Applications and skills:
- Application: Electron tomography used to produce images of active mitochondria.
- Skill: Analysis of diagrams of the pathways of aerobic respiration to deduce where decarboxylation and oxidation reactions occur.
- Skill: Annotation of a diagram of a mitochondrion to indicate the adaptations to its function.
Guidance:
- The names of the intermediate compounds in gylcolysis and the Krebs cycle are not required.
Theory of knowledge:
- Peter Mitchell’s chemiosmotic theory encountered years of opposition before it was finally accepted. For what reasons does falsification not always result in an immediate acceptance of new theories or a paradigm shift?
8.3 Photosynthesis
Essential idea: Light energy is converted into chemical energy.
Nature of science:
Developments in scientific research follow improvements in apparatus—sources of 14C and autoradiography enabled Calvin to elucidate the pathways of carbon fixation. (1.8)
Understandings:
- Light-dependent reactions take place in the thylakoid membranes and the space inside them.
- Light-independent reactions take place in the stroma.
- Reduced NADP and ATP are produced in the light-dependent reactions.
- Absorption of light by photosystems generates excited electrons.
- Photolysis of water generates electrons for use in the light-dependent reactions.
- Transfer of excited electrons occurs between carriers in thylakoid membranes.
- Excited electrons from Photosystem II are used to contribute to generate a proton gradient.
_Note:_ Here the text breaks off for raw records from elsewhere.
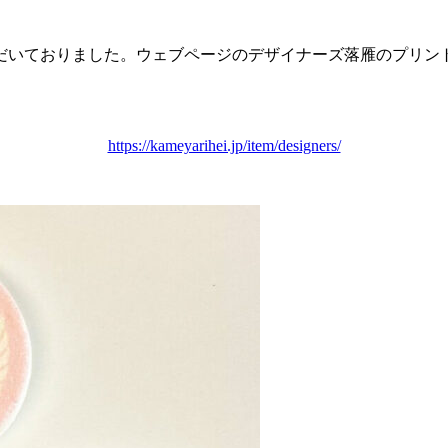
だいておりました。ウェブページのデザイナーズ落雁のプリン
https://kameyarihei.jp/item/designers/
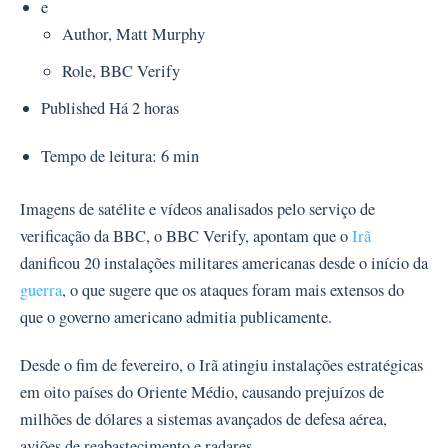
e
Author,
Matt Murphy
Role,
BBC Verify
Published
Há 2 horas
Tempo de leitura: 6 min
Imagens de satélite e vídeos analisados pelo serviço de
verificação da BBC, o BBC Verify, apontam que o
Irã
danificou 20 instalações militares americanas desde o início da
guerra
, o que sugere que os ataques foram mais extensos do
que o governo americano admitia publicamente.
Desde o fim de fevereiro, o Irã atingiu instalações estratégicas
em oito países do Oriente Médio, causando prejuízos de
milhões de dólares a sistemas avançados de defesa aérea,
aviões de reabastecimento e radares.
- ATP synthase in thylakoids generates ATP using the proton gradient.
- Excited electrons from Photosystem I are used to reduce NADP.
- In the light-independent reactions a carboxylase catalyses the carboxylation of ribulose bisphosphate.
- Glycerate 3-phosphate is reduced to triose phosphate using reduced NADP and ATP.
- Triose phosphate is used to regenerate RuBP and produce carbohydrates.
- Ribulose bisphosphate is reformed using ATP.
- The structure of the chloroplast is adapted to its function in photosynthesis.
Applications and skills:
- Application: Calvin’s experiment to elucidate the carboxylation of RuBP.
- Skill: Annotation of a diagram to indicate the adaptations of a chloroplast to its function.
Theory of knowledge:
- The lollipop experiment used to work out the biochemical details of the Calvin cycle shows considerable creativity. To what extent is the creation of an elegant protocol similar to the creation of a work of art?
Utilization:
- The Global Artificial Photosynthesis (GAP) project aims to create an artificial “leaf” within the next decade. An electronic version of the leaf that creates oxygen and hydrogen from water and sunlight has already been invented and will be developed for use in the next decade.
Aims:
- Aim 6: Hill´s method demonstrating electron transfer in chloroplasts by observing DCPIP reduction, immobilization of a culture of an alga such as Scenedesmus in alginate beads and measurement of the rate of photosynthesis by monitoring their effect on hydrogencarbonate indicator are all possible experiments.